Время летит стремительно – казалось бы, совсем недавно появился на музыкально-театральном небосклоне ежегодный Минский международный Рождественский оперный форум. И вот уже он проводится в седьмой раз. Стало хорошей традицией нашего журнала – регулярно освещать его события. В этот раз я не смог посетить всю недельную программу и побывал только на трех спектаклях – «Свадьбе Фигаро», «Турандот», гастрольной «Пиковой даме» из Одессы – и гала-концерте. Вне моего внимания остались «Кармен» и «Макбет». Однако некоторое утешение состоит в том, что подробные рецензии на все эти постановки были в свое время опубликованы на страницах OperaNews.ru – нынешний оперный форум не представлял премьер, а состоял из спектаклей, уже входящих в текущий репертуар как Белорусской оперы, так и Одесской. Это обстоятельство, кстати, повлекло за собой и жанровую корректировку моего нынешнего отчета – нет нужды в детальном разборе постановок, можно ограничиться общими театральными впечатлениями от спектаклей и сосредоточиться на исполнительских. Тем более, что завершивший фестивальную программу традиционный большой гала-концерт дает для этого обильную пищу благодаря разнообразию имен певцов из 16 стран, дополненных лауреатами очередного Минского международного конкурса вокалистов, и высоким исполнительским стандартам.
«Свадьба Фигаро» Моцарта, премьера которой состоялась в начале нынешнего созона, исполняется в Минске на русском языке (в известном переводе П.Чайковского и М.Павловой).
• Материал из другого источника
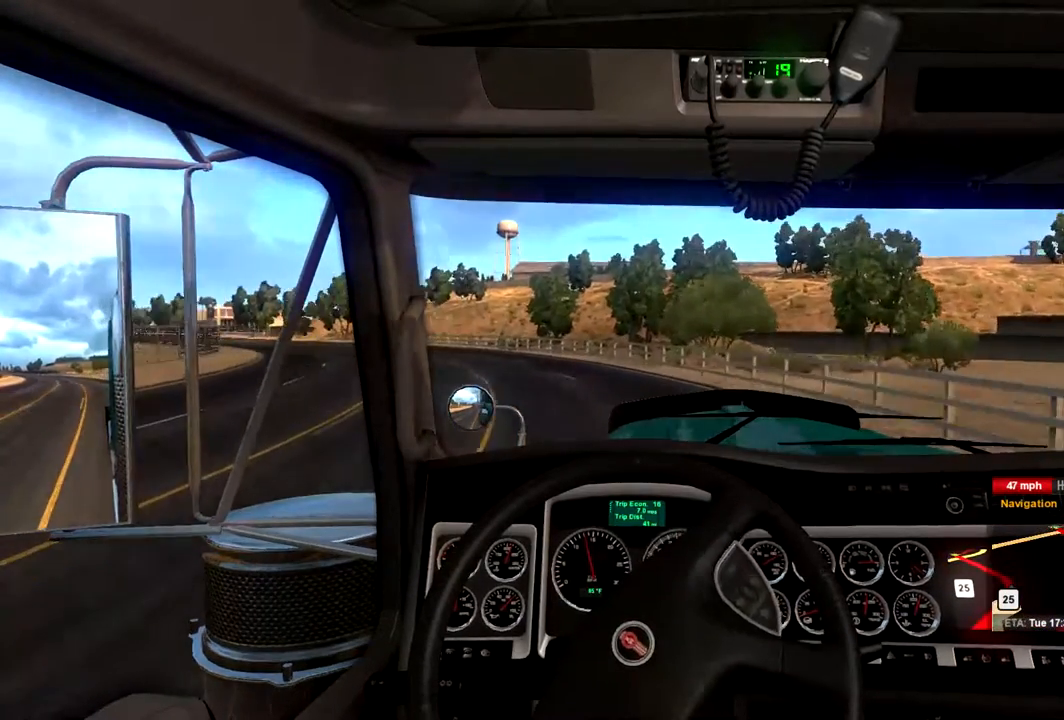
{"buttons": ["R2"], "left_stick": "center", "right_stick": "center", "events": [[500, "left_stick", "center"]]}
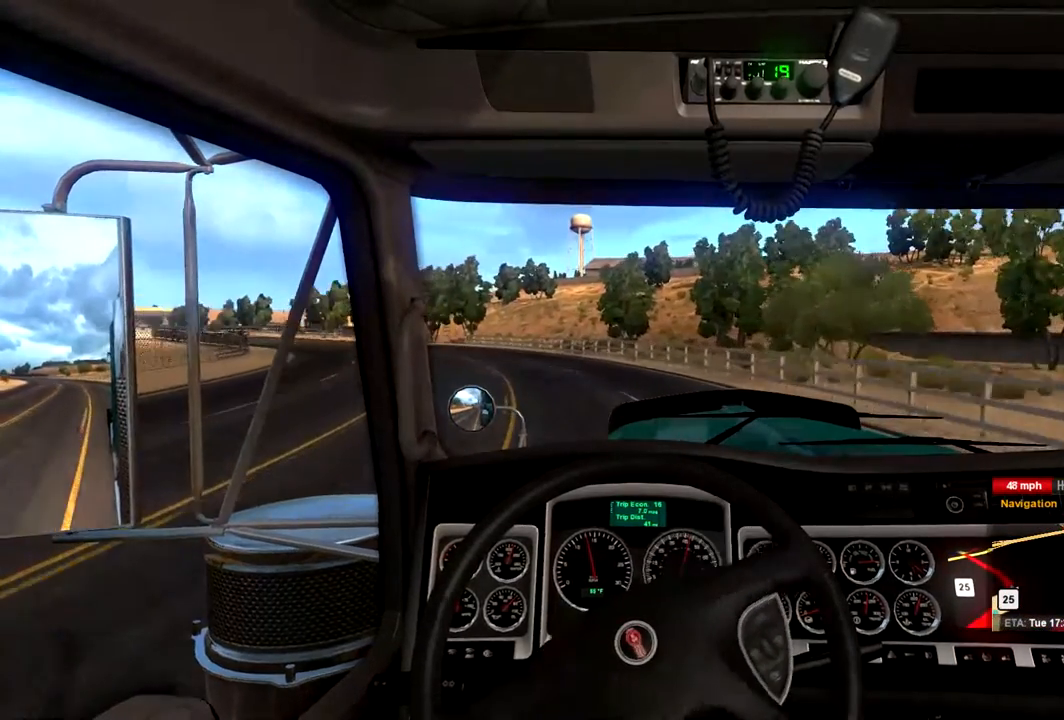
{"buttons": ["R2"], "left_stick": "left", "right_stick": "center", "events": [[133, "left_stick", "left"]]}
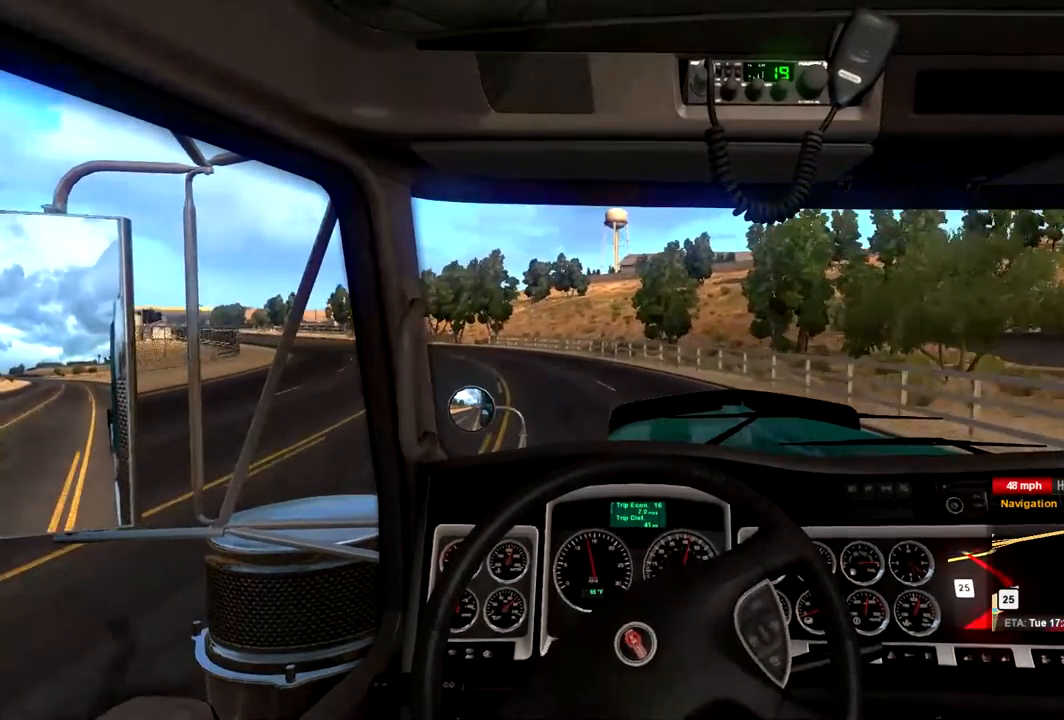
{"buttons": ["R2"], "left_stick": "left", "right_stick": "center", "events": []}
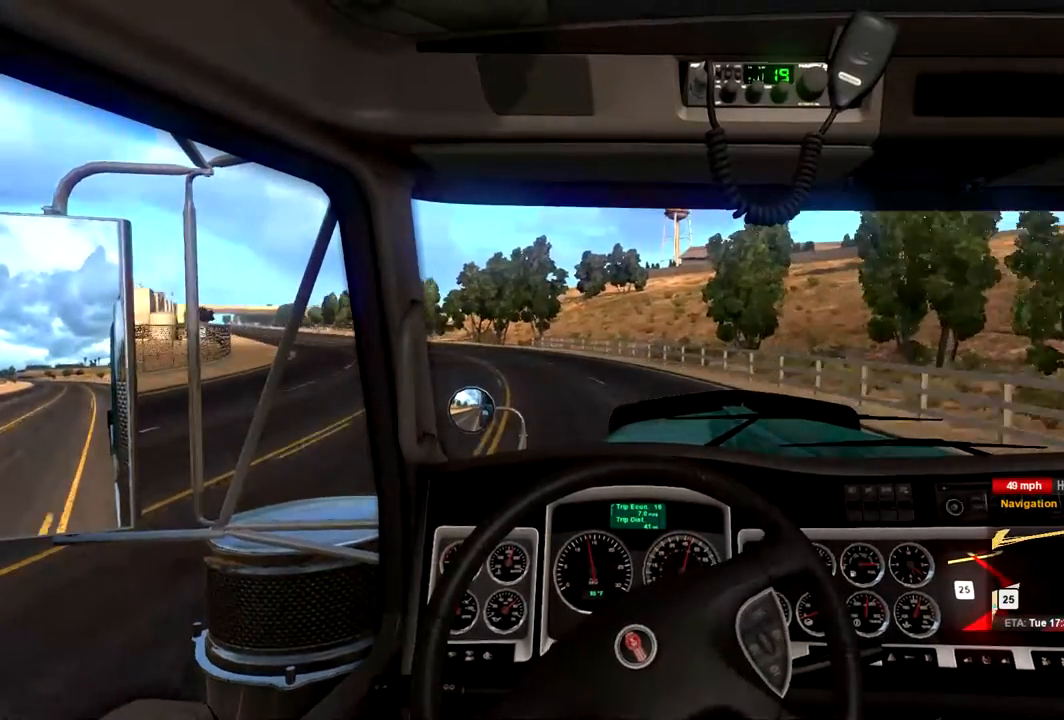
{"buttons": ["R2"], "left_stick": "left", "right_stick": "center", "events": []}
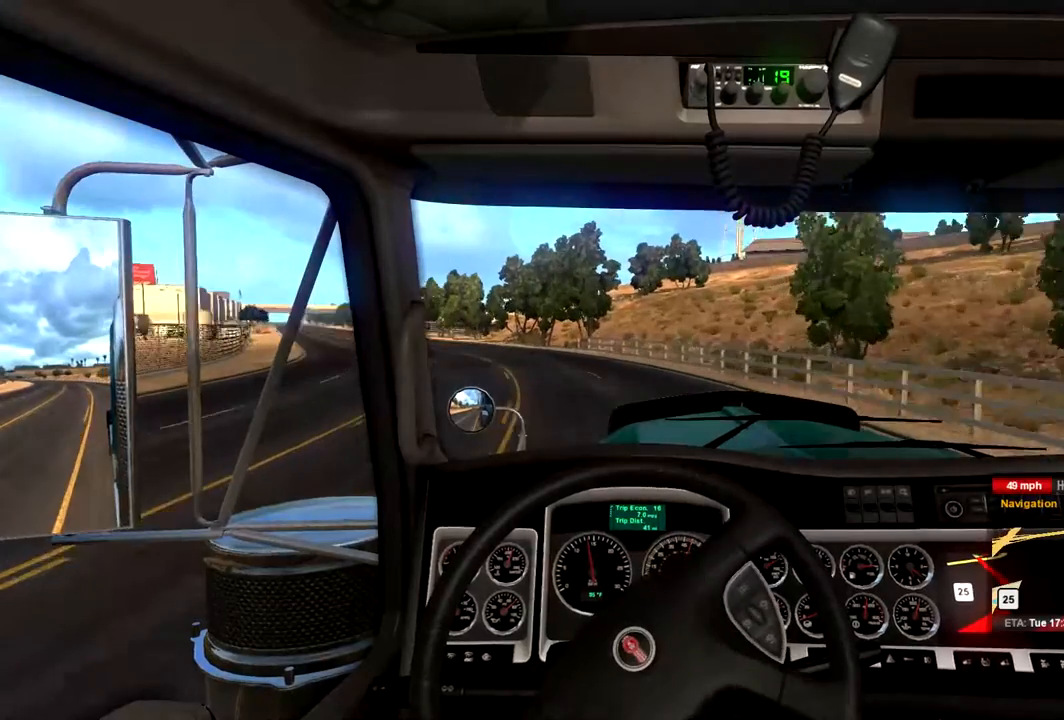
{"buttons": [], "left_stick": "center", "right_stick": "center", "events": [[200, "left_stick", "center"], [333, "R2", "up"]]}
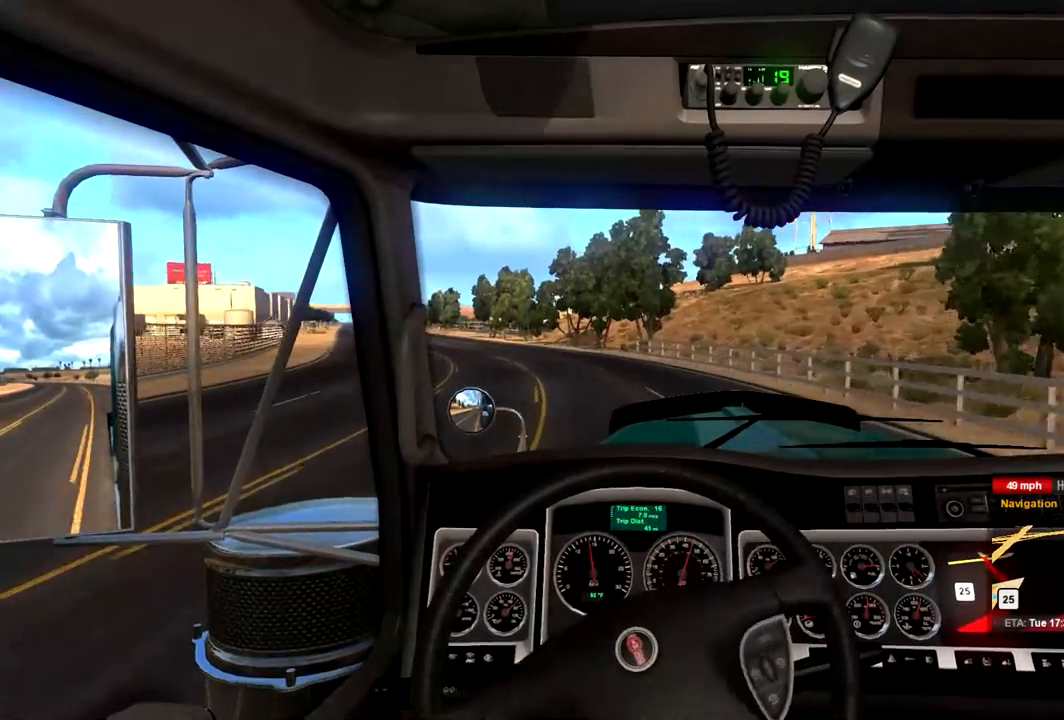
{"buttons": ["R2"], "left_stick": "left", "right_stick": "center", "events": [[200, "R2", "down"], [200, "left_stick", "left"]]}
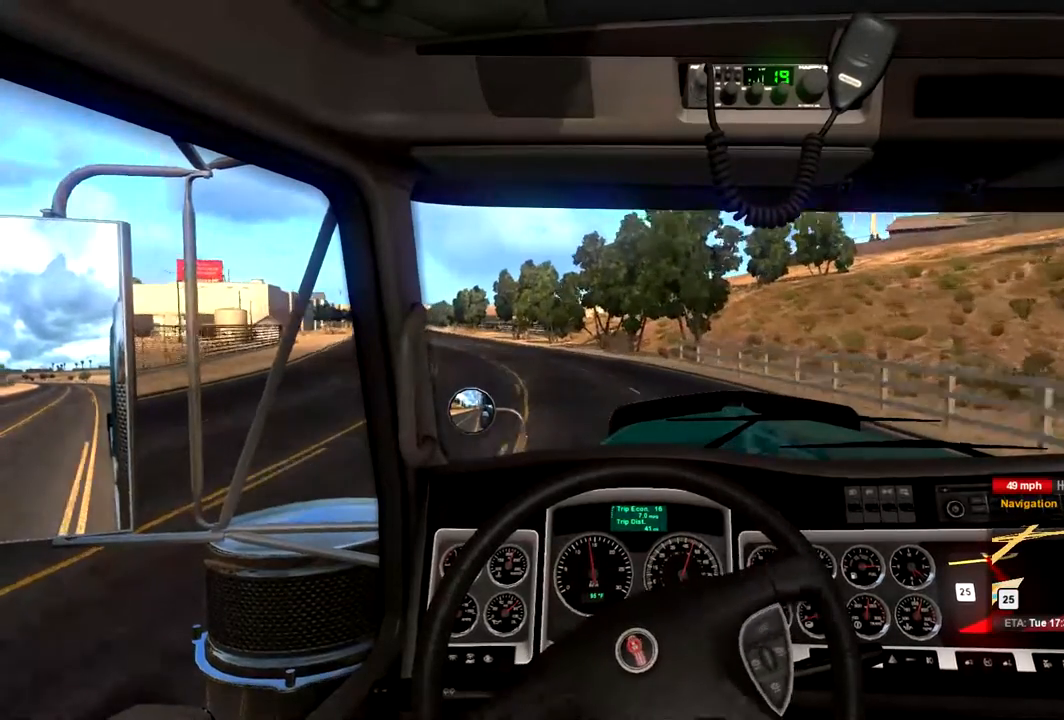
{"buttons": ["R2"], "left_stick": "left", "right_stick": "center", "events": []}
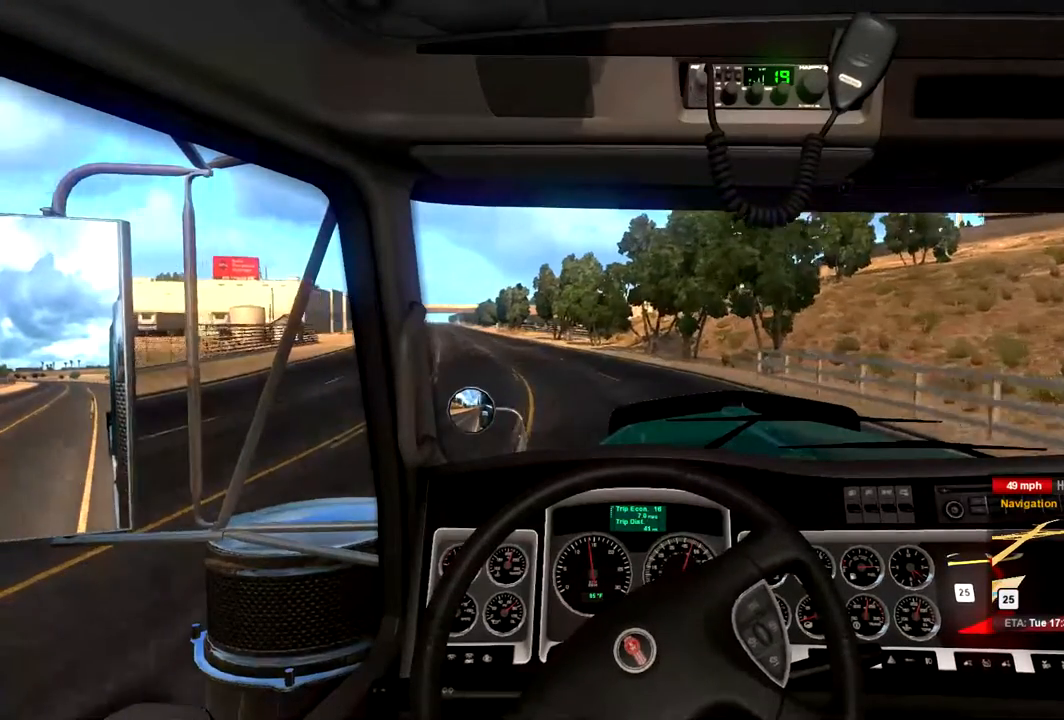
{"buttons": ["R2"], "left_stick": "left", "right_stick": "center", "events": []}
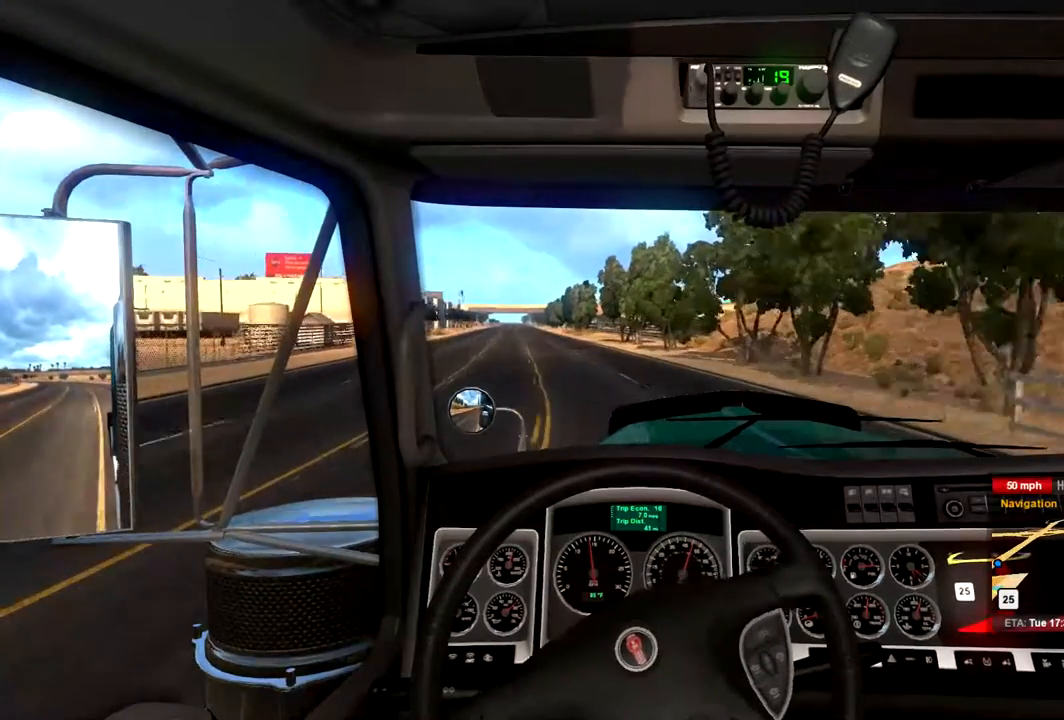
{"buttons": ["R2"], "left_stick": "left", "right_stick": "center", "events": []}
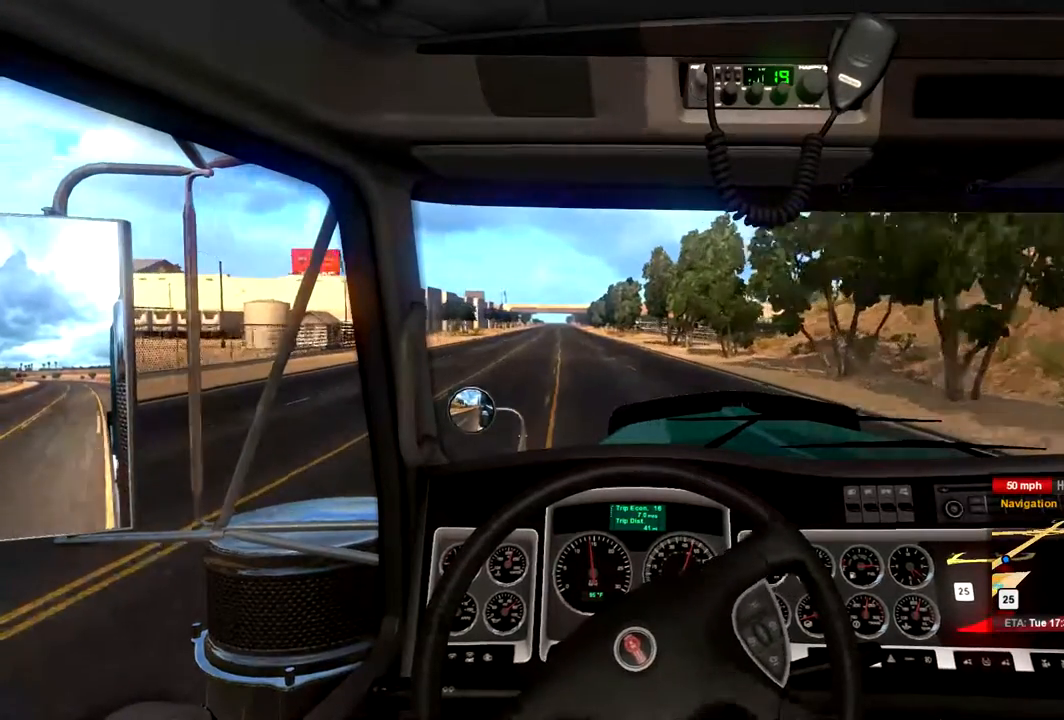
{"buttons": ["R2"], "left_stick": "right", "right_stick": "center", "events": [[267, "left_stick", "center"], [500, "left_stick", "right"]]}
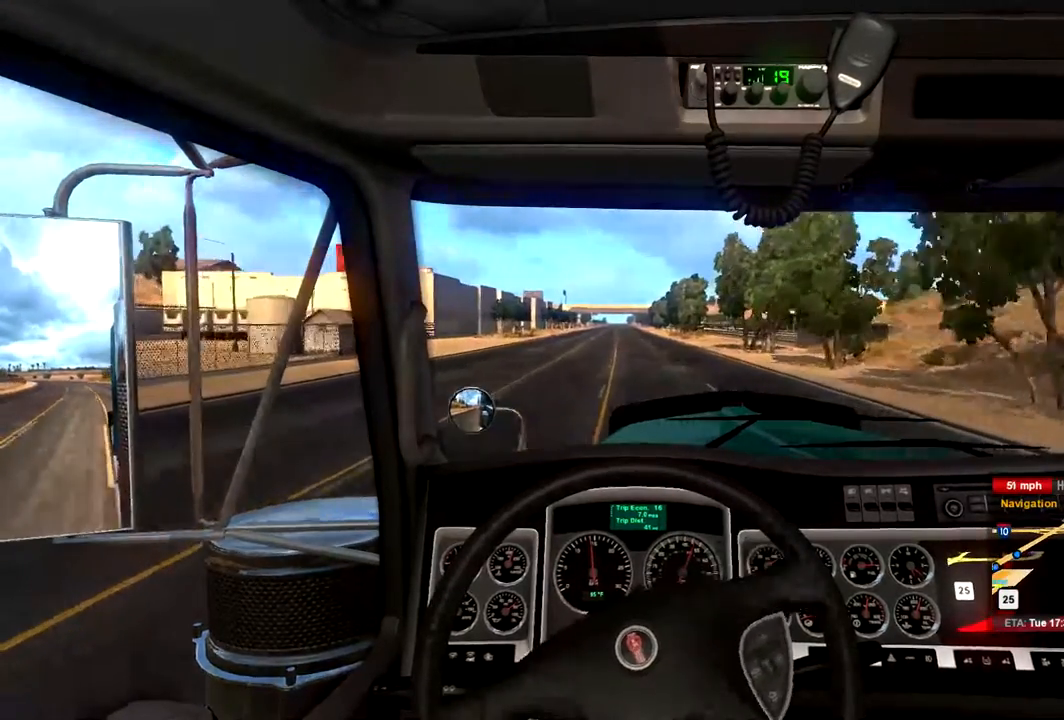
{"buttons": ["R2"], "left_stick": "center", "right_stick": "center", "events": [[167, "left_stick", "center"]]}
Эта уже почти забытая, а когда-то доминировавшая на советских просторах традиция оказалась здесь вполне уместной, полностью отвечающей стилистике спектакля, созданного Михаилом Кисляровым и впервые опробованная им несколько лет назад в постановке театра «Русская опера». При той сценической и артистической проработке характеров персонажей, индивидуальность которых заложена в гениальном опусе Моцарта, изобретательности постановочных деталей, которые явил нам режиссер, необходимость понимать каждое слово, не оглядываясь постоянно на бегущую строку с субтитрами, становится важной даже для тех, кто прекрасно знает либретто и музыку этой буффонной оперы. Придумкам и гэгам Кислярова несть числа, многие из них – от питья из фонтана «Писающий мальчик» до двусмысленных вокальных «игр» героев под покрывалом – значительно эффективнее связывают происходящее на сцене с современной раскрепощенной зрелищной эстетикой, нежели эпатажные постмодернистские актуализации. Мизансцены спектакля легки и непринужденны, режиссер свободно лепит пространственно-временную форму, более того, идет на риск и безоглядно разрушает пресловутую театральную «четвертую стену», вовлекая в действо в кульминационном эпизоде Сцены суда, не только оркестрантов, но и зрителей, превращая его в своеобразный перформанс. Уместны ли такие сильнодействующие манипуляции с «телом» оперного произведения, не превышают ли художественные потери приобретений? Имей Кисляров дело с иным опусом или оперным жанром, наверное, следовало бы ответить отрицательно. Но уникальность «Свадьбы Фигаро» с ее необыкновенно живой речитативной интонацией и фразировкой, с достаточно незатейливым и лишенным колоратурных излишеств мелосом, дающим «окорот» чистому вокальному гедонизму, допускает подобного рода эксперименты. Главная же формула успеха в другом – сотканная такими средствами театральная вязь должна чутко следовать рельефной музыкально-драматической выразительности, которая буквально сочится из каждого такта моцартовской партитуры. И у Кислярова это получается, в чем ему помогают функциональные декорации Олега Скударя, очаровывающие лаконичной изящностью арок, скульптур и садовых боскетов, напоминающих нам о галантном веке.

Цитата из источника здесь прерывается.